**Try it:** Begin at the line containing "CASMAP is simple." in the data below and go on through the line containing "which will then", repeating each line exactly; include both ends and no other line.

(Source texts of formatted documents)
*** Begin section ***

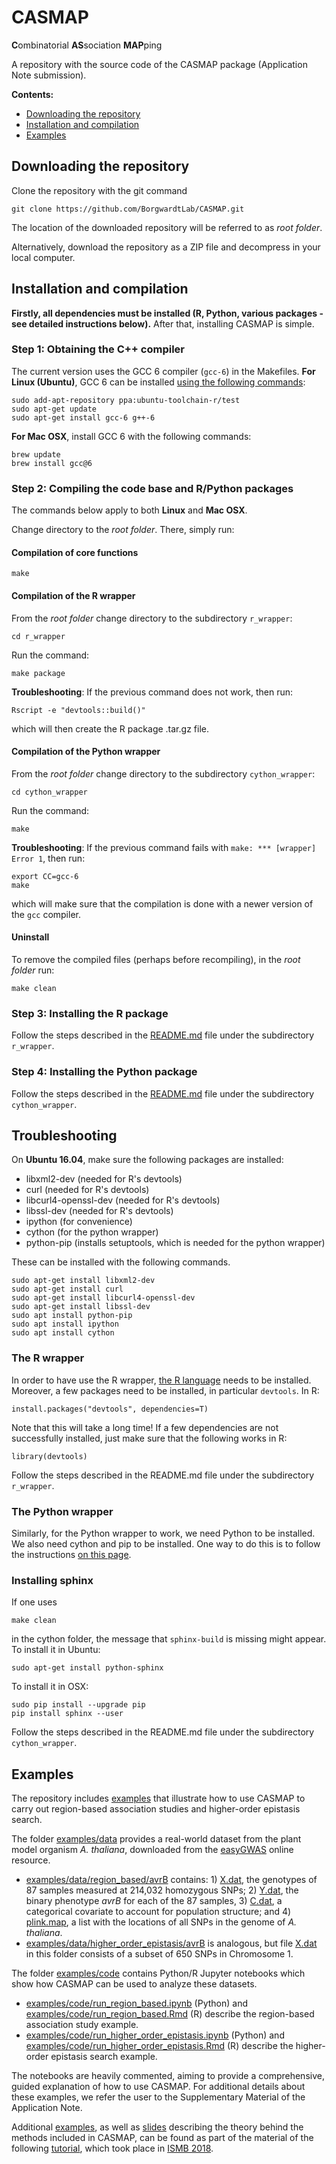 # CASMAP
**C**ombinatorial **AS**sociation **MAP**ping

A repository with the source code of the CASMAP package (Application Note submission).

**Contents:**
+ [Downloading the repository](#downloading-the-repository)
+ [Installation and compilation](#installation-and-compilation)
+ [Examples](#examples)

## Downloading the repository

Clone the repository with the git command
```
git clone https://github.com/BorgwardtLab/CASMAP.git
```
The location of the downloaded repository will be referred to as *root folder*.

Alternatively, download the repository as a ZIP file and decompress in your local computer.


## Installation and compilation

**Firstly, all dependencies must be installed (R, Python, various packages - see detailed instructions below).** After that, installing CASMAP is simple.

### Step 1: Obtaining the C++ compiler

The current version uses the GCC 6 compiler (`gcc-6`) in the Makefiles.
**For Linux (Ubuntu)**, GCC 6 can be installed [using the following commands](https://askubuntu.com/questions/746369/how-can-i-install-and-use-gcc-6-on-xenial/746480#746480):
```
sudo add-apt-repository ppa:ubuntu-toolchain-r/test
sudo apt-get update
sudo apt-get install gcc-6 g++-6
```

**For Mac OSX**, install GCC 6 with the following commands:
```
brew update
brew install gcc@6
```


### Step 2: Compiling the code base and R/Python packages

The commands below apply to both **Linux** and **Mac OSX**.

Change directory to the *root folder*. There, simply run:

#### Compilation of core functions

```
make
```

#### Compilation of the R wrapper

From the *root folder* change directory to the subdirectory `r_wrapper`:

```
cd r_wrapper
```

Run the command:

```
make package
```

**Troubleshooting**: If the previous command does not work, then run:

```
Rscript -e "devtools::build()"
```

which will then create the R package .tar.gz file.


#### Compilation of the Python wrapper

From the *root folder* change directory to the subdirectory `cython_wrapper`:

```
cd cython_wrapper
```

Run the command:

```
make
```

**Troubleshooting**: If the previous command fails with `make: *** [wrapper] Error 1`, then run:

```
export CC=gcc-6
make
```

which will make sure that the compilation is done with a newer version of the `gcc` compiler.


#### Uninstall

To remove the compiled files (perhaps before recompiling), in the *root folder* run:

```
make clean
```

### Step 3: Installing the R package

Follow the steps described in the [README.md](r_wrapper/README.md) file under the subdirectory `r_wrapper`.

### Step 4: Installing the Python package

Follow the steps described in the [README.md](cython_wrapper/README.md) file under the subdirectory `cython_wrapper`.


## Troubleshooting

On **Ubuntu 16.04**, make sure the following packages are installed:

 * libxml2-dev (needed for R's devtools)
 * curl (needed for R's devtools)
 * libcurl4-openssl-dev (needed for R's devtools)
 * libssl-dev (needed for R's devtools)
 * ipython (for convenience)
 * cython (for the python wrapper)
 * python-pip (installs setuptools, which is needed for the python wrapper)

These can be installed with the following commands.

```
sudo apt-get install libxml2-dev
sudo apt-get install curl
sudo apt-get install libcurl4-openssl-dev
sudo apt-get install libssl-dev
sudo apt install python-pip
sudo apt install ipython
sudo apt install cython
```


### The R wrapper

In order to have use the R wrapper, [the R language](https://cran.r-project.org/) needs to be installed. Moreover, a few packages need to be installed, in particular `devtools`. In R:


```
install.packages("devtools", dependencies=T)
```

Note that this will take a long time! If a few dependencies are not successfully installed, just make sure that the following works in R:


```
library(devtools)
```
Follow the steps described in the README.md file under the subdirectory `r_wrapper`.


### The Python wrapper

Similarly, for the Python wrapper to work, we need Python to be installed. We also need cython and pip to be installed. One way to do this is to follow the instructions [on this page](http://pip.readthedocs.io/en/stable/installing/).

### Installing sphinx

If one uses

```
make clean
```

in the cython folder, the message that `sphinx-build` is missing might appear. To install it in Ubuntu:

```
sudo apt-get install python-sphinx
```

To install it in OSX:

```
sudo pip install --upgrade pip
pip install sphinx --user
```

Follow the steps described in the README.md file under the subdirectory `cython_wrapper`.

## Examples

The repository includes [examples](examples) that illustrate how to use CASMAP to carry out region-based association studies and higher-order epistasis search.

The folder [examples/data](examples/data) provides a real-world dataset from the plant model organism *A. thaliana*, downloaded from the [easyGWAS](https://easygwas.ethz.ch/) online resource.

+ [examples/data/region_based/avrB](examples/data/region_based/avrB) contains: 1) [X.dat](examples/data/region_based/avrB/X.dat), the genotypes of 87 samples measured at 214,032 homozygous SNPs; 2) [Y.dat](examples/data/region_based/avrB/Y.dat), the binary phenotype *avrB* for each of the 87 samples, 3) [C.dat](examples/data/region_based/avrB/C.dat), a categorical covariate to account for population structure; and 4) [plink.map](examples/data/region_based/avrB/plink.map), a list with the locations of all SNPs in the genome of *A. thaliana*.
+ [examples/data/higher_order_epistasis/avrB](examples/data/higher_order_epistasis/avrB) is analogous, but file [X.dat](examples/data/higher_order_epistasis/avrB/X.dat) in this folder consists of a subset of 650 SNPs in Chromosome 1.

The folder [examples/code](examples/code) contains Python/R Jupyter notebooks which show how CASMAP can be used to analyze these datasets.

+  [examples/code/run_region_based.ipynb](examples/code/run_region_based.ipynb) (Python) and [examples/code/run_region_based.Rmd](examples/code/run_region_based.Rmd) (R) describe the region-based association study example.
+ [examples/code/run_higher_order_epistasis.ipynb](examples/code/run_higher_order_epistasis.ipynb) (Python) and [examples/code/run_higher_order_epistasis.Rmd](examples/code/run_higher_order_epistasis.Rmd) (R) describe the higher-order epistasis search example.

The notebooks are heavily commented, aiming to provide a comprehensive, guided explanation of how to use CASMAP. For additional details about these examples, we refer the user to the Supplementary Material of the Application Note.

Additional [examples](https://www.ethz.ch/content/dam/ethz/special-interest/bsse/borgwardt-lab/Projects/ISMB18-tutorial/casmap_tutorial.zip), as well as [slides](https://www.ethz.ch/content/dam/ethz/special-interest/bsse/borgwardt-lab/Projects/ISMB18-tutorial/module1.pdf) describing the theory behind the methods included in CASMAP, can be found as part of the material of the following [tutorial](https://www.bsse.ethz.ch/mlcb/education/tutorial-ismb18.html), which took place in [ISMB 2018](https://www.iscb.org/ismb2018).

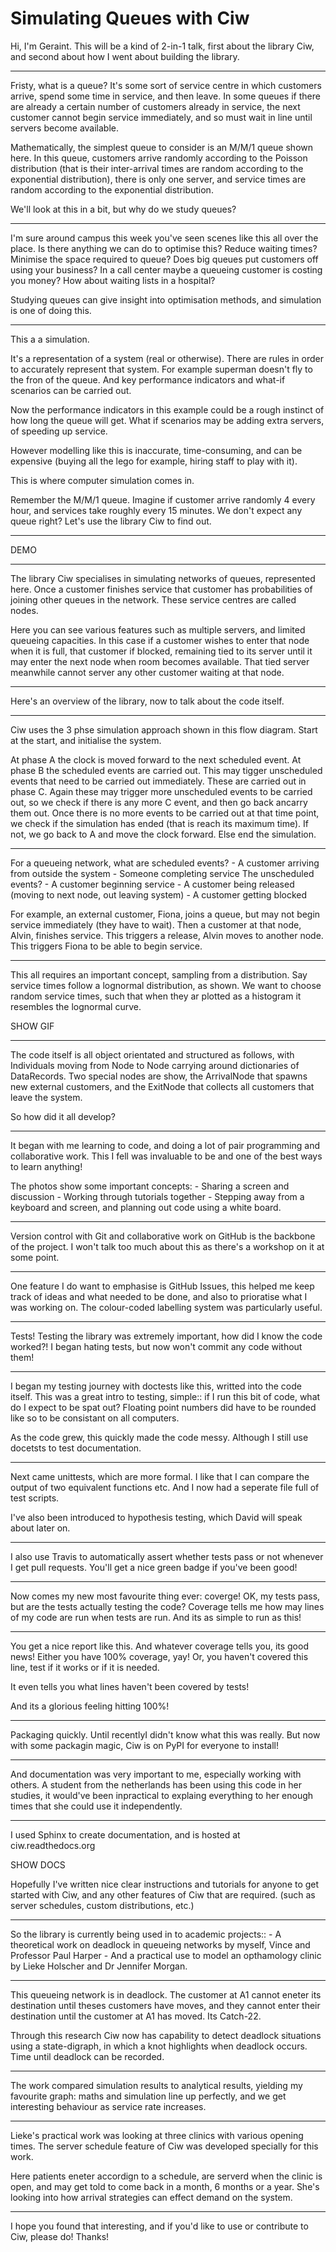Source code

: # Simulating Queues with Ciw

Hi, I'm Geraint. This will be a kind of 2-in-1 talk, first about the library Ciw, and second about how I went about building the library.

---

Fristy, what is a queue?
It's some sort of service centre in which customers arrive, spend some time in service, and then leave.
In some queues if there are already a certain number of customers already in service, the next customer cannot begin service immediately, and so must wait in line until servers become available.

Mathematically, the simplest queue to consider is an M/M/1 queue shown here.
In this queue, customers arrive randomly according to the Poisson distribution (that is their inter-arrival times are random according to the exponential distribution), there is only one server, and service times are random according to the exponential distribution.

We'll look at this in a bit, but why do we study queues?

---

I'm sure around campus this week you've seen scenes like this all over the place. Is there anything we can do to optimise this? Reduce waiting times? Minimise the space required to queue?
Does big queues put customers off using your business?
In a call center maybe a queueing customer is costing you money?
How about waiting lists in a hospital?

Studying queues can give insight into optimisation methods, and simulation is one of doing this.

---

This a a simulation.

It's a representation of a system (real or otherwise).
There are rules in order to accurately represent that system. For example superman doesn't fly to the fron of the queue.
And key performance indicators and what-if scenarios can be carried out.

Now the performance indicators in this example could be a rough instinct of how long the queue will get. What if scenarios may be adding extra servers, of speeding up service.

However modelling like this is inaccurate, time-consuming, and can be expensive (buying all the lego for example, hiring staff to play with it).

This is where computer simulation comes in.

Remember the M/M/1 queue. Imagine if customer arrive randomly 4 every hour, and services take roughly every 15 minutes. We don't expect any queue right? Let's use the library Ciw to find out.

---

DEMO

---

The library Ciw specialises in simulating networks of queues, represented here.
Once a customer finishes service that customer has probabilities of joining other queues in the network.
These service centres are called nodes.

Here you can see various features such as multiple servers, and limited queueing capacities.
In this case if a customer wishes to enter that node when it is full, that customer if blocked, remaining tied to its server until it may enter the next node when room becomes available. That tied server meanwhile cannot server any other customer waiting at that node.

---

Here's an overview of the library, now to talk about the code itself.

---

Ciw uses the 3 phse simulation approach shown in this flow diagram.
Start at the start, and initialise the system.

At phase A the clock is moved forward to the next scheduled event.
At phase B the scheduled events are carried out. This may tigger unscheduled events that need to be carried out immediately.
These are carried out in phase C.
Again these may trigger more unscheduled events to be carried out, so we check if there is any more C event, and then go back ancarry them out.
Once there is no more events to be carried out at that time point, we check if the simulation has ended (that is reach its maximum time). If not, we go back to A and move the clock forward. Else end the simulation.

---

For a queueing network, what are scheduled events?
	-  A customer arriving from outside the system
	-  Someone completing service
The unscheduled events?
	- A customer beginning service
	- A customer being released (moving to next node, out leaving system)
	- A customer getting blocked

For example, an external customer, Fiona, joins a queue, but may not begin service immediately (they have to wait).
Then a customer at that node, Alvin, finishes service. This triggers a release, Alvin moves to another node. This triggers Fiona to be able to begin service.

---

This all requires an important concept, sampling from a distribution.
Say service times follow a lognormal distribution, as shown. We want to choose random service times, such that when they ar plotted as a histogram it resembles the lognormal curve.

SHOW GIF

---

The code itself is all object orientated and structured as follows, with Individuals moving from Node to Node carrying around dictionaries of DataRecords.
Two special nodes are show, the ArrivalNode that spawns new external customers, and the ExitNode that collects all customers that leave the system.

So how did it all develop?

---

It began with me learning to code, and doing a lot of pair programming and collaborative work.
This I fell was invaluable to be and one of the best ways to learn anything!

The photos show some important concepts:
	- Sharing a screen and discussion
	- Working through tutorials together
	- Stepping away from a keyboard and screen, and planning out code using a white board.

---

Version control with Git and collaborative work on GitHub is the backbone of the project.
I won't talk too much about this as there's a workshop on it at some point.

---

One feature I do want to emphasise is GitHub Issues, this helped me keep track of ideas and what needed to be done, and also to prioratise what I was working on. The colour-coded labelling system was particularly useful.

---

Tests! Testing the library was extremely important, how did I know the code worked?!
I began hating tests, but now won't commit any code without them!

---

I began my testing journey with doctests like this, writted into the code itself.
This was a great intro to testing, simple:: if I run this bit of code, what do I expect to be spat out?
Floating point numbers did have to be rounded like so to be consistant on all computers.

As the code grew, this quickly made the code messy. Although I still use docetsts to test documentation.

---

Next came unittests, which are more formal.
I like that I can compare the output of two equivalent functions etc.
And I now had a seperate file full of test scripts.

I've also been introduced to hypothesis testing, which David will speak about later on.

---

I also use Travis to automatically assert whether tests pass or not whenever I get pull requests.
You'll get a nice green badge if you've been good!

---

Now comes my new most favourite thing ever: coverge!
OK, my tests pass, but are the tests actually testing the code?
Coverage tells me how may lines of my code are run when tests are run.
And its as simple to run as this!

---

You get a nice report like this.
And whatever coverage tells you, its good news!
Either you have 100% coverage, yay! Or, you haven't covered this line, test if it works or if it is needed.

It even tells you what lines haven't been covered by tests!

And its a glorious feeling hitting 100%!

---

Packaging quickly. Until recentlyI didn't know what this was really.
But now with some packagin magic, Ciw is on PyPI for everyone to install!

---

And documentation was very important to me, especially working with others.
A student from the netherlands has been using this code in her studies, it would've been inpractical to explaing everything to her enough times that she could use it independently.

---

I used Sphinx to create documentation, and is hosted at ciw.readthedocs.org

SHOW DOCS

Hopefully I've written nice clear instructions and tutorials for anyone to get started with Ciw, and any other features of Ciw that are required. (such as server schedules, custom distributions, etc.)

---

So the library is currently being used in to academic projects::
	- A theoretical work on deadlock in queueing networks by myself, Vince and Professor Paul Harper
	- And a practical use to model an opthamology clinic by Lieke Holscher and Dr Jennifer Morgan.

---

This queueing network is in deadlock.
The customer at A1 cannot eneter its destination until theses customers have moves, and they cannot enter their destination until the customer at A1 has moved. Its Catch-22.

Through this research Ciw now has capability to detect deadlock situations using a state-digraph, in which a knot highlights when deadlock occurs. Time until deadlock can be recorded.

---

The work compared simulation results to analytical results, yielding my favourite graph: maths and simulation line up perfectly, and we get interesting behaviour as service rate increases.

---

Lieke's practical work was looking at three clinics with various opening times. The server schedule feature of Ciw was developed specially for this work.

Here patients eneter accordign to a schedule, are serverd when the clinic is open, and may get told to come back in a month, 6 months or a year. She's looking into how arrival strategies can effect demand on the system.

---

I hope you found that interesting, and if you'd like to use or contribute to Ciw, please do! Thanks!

*** End section ***

**Reply to the exercise:**
**Firstly, all dependencies must be installed (R, Python, various packages - see detailed instructions below).** After that, installing CASMAP is simple.

### Step 1: Obtaining the C++ compiler

The current version uses the GCC 6 compiler (`gcc-6`) in the Makefiles.
**For Linux (Ubuntu)**, GCC 6 can be installed [using the following commands](https://askubuntu.com/questions/746369/how-can-i-install-and-use-gcc-6-on-xenial/746480#746480):
```
sudo add-apt-repository ppa:ubuntu-toolchain-r/test
sudo apt-get update
sudo apt-get install gcc-6 g++-6
```

**For Mac OSX**, install GCC 6 with the following commands:
```
brew update
brew install gcc@6
```


### Step 2: Compiling the code base and R/Python packages

The commands below apply to both **Linux** and **Mac OSX**.

Change directory to the *root folder*. There, simply run:

#### Compilation of core functions

```
make
```

#### Compilation of the R wrapper

From the *root folder* change directory to the subdirectory `r_wrapper`:

```
cd r_wrapper
```

Run the command:

```
make package
```

**Troubleshooting**: If the previous command does not work, then run:

```
Rscript -e "devtools::build()"
```

which will then create the R package .tar.gz file.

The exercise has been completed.